Step four: actually making the thing
I started the designs with some very helpful restrictions. I knew I wanted Hearts, Diamonds, Clubs and Spades. I knew I wanted Cultist Simulator imagery. And I knew I needed to create space for reasonably-sized, reasonably-short text on the front of every card. Restrictions might not sound good for art, but they take you further away from the terror of the blank page. I love ’em.
I started with a blank table that looks like this:
I then read around the zingara system, which as you can imagine, is about as varied as the people who used it. There is no one ‘right’ or ‘canonical’ system, so I munged together a bunch of things I read about in internet articles, reviews in 19th-century periodicals, or books like Edward Taylor’s History of Playing Cards. The zingara tradition I had chosen also dated back to the 1800s, so it originally included some outmoded and flat-out sexist and/or racist features. I didn’t want that in my deck, so I took the opportunity of updating some parts. Ultimately I ended up with this:
Now I had my four suits, and the meanings for each card. Time for some pictures!
Modern card suits tend to use extremely crisp designs. I wanted my deck to feel old, so I mussed up the icons a little and chose a subtle cream colour for the background to imply old printers’ blocks and aged paper. Here’s a comparison of modern icons (on the left) versus my zingara ones.
The changes are subtle, but they really add up when you see them on the final designs:
Now for the face cards. These are the Jacks, Queens and Kings of each suit. This is where Cultist Simulator comes back in: bearing in mind the card meanings I’d decided from my zingara research, what Cultist characters best suited those descriptions, and also made thematic sense in groups? I also had to balance which colours worked best, bearing in mind Hearts and Diamonds are red while Clubs and Spades are black. Here’s what I ended up with:
I’m pretty happy with the results. Hearts, the friendliest zingara suit, has the jolliest colour scheme. Diamonds lets me lean into Cultist‘s Grail aspect by doubling down on the red. Clubs is a serious zingara suit, befitting cultists like Victor and Rose.
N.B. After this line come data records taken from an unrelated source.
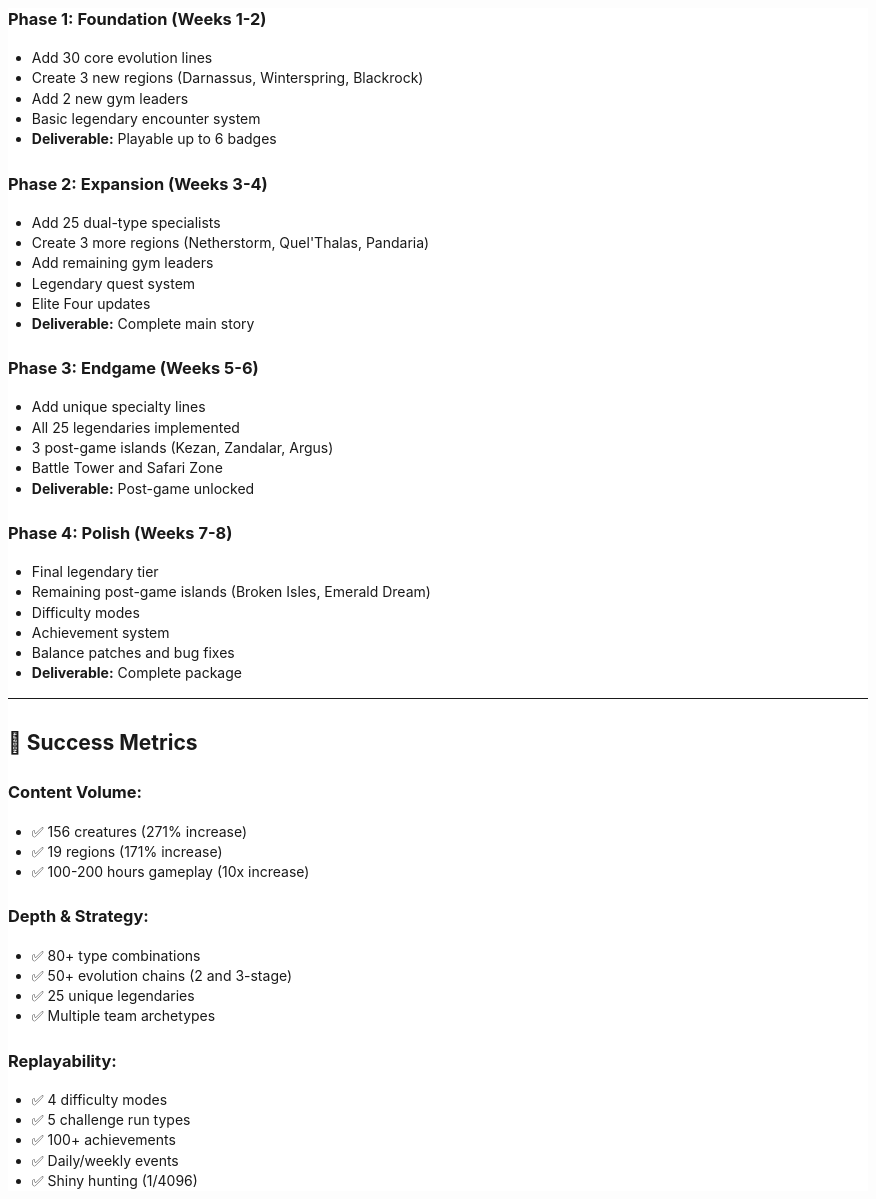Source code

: ### **Phase 1: Foundation (Weeks 1-2)**
- Add 30 core evolution lines
- Create 3 new regions (Darnassus, Winterspring, Blackrock)
- Add 2 new gym leaders
- Basic legendary encounter system
- **Deliverable:** Playable up to 6 badges

### **Phase 2: Expansion (Weeks 3-4)**
- Add 25 dual-type specialists
- Create 3 more regions (Netherstorm, Quel'Thalas, Pandaria)
- Add remaining gym leaders
- Legendary quest system
- Elite Four updates
- **Deliverable:** Complete main story

### **Phase 3: Endgame (Weeks 5-6)**
- Add unique specialty lines
- All 25 legendaries implemented
- 3 post-game islands (Kezan, Zandalar, Argus)
- Battle Tower and Safari Zone
- **Deliverable:** Post-game unlocked

### **Phase 4: Polish (Weeks 7-8)**
- Final legendary tier
- Remaining post-game islands (Broken Isles, Emerald Dream)
- Difficulty modes
- Achievement system
- Balance patches and bug fixes
- **Deliverable:** Complete package

---

## 🎯 Success Metrics

### **Content Volume:**
- ✅ 156 creatures (271% increase)
- ✅ 19 regions (171% increase)
- ✅ 100-200 hours gameplay (10x increase)

### **Depth & Strategy:**
- ✅ 80+ type combinations
- ✅ 50+ evolution chains (2 and 3-stage)
- ✅ 25 unique legendaries
- ✅ Multiple team archetypes

### **Replayability:**
- ✅ 4 difficulty modes
- ✅ 5 challenge run types
- ✅ 100+ achievements
- ✅ Daily/weekly events
- ✅ Shiny hunting (1/4096)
And Spades, traditionally the worst suit of all, lets me put Neville in as a useless man. Win!
Step five: GUBBINS
Now the final part of the process. I had my main designs, but I needed a few more things before I could call the deck done.
I needed a design for the back of all 52 cards…
…a design for the tuck box containing the deck…
…to write up and design the instructions leaflet, explaining my version of the zingara fortune-telling system…
… and to sort gold foil accents on all cards and the box, to make it feel magical. The end result that I ended up sending to my printer looked like this.
Eagle-eyed readers might have clocked that I buggered up the instruction leaflet designs, because my mental object rotation skills are that of a dried sponge. So I was extremely grateful I opted to pay for one test deck before ordering 2,000 copies. PHEW.
Step six: it’s done!
After the near-disaster with the backwards instructions leaflet, here’s how the deck came together IRL. I’m really pleased with them! You can get them here, if you like – but hopefully this has also helped explain how these things get made. Happy fortune-telling!
*Yes, this does mean my boxes live under the stairs. Into the cupboard they go.
I remember my mother telling me a story about a woman that she would go to as a teenager (probably in the early 70’s) to have her fortune read. The woman was blind and she read fortune with a normal pack of cards, like a Bicycle deck. Of course, my mother swore up and down about the accuracy of the readings, but I was always curious as to the method the woman used to read the fortune.
Your post illuminated a part of fortune telling I was previously unfamiliar with, so I just wanted to say thanks! The design for the deck is great, btw!